Gelet op het vorenstaande is er op de hiervoor genoemde toetsmomenten geen sprake van een onrechtmatige detentie en derhalve geen strijd met het bepaalde in artikel 6 van het Handvest van de grondrechten van de Europese Unie (het Handvest) en/of artikel 5 van het Europees Verdrag tot bescherming van de rechten van de mens en de fundamentele vrijheden (EVRM). Evenmin is er sprake van strijd met – voor zover de verdediging heeft bedoeld dit te stellen – het bepaalde in artikel 47 van het Handvest en/of het bepaalde in artikel 6 van het EVRM.
Wel merkt het hof op dat de procedure voortvarender had kunnen worden gevoerd dan thans het geval is. Met het bekend worden van de hiervoor genoemde uitspraak van het HvJ EU was immers aanstonds duidelijk dat in deze zaak nadere vragen moesten worden gesteld aan de uitvaardigende autoriteit alvorens tot een beslissing ter zake van de overlevering kon worden gekomen. Deze vragen zijn pas op 2 juni 2016 gesteld.

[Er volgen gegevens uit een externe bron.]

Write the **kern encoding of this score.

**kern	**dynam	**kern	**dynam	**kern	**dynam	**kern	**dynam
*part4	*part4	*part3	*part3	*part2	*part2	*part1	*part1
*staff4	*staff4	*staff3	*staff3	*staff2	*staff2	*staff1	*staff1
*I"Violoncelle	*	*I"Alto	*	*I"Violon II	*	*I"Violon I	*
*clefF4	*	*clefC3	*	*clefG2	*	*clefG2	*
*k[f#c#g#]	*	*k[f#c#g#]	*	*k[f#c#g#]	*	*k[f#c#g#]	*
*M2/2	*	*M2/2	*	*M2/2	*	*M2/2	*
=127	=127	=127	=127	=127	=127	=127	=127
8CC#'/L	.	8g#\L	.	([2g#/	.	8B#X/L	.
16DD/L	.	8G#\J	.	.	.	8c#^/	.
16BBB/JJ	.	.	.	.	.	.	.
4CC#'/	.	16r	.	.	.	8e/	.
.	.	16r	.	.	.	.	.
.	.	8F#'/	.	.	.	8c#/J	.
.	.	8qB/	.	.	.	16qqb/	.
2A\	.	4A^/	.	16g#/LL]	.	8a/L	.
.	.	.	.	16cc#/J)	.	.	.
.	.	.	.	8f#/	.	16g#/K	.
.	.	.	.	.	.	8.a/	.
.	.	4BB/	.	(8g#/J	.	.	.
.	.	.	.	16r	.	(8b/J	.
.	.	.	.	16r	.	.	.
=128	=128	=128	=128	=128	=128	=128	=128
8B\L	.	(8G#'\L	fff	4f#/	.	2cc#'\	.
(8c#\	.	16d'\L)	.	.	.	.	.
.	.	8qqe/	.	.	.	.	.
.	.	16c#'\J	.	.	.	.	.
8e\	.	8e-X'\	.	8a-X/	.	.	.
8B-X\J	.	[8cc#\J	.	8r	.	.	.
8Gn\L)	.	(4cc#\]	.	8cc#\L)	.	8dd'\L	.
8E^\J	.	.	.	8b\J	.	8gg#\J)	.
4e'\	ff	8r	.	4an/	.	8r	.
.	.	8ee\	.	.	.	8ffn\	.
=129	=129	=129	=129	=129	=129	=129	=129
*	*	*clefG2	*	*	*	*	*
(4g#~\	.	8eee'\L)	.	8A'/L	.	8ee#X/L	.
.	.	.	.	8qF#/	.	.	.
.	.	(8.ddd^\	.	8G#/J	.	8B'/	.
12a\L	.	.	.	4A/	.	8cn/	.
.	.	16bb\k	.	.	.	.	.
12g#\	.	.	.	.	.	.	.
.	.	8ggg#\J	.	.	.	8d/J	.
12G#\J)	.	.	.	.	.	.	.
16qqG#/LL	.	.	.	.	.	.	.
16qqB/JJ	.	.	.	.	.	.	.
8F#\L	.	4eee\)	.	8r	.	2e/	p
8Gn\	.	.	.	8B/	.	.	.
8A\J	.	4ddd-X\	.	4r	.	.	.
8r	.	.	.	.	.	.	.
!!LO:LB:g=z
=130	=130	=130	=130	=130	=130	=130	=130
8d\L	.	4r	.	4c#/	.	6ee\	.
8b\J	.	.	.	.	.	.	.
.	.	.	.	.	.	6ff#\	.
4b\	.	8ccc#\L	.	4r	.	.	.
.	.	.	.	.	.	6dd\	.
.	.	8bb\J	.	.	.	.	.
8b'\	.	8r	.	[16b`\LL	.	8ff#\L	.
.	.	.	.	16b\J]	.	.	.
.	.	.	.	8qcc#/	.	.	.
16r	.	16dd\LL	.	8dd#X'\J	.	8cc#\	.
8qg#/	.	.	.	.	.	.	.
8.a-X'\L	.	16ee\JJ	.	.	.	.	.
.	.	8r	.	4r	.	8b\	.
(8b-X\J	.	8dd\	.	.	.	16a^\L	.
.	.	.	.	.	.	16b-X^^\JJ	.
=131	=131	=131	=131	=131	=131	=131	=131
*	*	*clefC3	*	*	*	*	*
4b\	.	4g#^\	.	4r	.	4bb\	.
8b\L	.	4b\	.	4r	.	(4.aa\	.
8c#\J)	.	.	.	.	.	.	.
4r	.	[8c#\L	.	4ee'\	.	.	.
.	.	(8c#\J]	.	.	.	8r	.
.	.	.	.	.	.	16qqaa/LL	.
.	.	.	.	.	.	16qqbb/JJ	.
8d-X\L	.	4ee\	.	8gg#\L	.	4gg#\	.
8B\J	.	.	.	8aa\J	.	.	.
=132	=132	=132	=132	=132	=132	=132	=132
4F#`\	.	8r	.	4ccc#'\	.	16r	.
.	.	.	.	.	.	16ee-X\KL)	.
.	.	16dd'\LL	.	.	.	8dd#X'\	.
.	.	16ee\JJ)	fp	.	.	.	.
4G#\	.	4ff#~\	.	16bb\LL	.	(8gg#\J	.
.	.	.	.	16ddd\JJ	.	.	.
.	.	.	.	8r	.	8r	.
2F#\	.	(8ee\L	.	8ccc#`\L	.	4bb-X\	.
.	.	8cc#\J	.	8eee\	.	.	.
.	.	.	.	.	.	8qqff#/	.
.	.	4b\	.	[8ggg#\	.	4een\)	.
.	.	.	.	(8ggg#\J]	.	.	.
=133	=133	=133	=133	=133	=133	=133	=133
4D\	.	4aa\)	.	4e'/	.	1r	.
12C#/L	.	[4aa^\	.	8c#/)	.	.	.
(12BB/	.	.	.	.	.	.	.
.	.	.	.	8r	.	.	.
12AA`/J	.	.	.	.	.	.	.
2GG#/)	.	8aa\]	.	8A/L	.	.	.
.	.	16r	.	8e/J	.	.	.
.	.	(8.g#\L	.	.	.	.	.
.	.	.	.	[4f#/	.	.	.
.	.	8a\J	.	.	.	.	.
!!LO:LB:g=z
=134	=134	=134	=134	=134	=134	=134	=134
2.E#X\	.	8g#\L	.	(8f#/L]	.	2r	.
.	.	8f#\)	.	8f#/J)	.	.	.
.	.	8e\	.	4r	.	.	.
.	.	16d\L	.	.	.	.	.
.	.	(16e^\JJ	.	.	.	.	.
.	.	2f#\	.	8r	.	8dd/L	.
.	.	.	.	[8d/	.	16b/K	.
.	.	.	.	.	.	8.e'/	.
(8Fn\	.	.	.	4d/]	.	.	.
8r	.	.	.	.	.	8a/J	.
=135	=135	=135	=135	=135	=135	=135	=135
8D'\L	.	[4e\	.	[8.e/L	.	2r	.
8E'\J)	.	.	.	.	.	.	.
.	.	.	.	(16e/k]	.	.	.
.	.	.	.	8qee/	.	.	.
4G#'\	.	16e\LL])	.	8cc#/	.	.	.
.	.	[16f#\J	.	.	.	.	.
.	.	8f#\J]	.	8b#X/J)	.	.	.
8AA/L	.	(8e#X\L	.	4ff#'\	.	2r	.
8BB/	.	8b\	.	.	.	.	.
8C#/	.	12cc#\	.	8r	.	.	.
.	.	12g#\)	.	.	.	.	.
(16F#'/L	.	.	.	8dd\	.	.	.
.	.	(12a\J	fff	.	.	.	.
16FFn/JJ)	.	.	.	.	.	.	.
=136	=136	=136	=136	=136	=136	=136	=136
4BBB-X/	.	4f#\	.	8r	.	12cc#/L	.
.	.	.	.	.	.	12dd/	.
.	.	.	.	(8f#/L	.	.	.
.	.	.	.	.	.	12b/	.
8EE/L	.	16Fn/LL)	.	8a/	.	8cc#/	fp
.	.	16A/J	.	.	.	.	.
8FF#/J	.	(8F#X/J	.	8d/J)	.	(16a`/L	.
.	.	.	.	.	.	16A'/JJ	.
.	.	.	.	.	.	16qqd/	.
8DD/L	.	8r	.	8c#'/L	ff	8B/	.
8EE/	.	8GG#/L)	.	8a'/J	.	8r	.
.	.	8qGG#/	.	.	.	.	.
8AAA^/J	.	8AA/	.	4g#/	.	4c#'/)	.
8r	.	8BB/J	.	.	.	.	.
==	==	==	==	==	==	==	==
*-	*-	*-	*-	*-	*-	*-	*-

Voor een nadere afweging van de persoonlijke belangen van verzoeker tegen het belang van handhaving van het nationale recht ten slotte, zoals verzoeker kennelijk voorstaat bij de interpretatie van artikel 22 OLW in het kader van de uit het Unierecht voortvloeiende verplichtingen, is in deze geen plaats.
De beslissing
Het hof:
WIJST AF het verzoek tot schorsing van de overleveringsdetentie.
Deze beschikking is gegeven op 4 juli 2016 in raadkamer van dit hof door
mr. J.L. Bruinsma, voorzitter,
mrs. M.J.G.B. Heutink en H.W.J. de Groot , raadsheren,
in tegenwoordigheid van mr. S.A.M. Borg als griffier.
De advocaat-generaal bij dit gerechtshof brengt vorenstaande beschikking ter kennis van de opgeëiste persoon.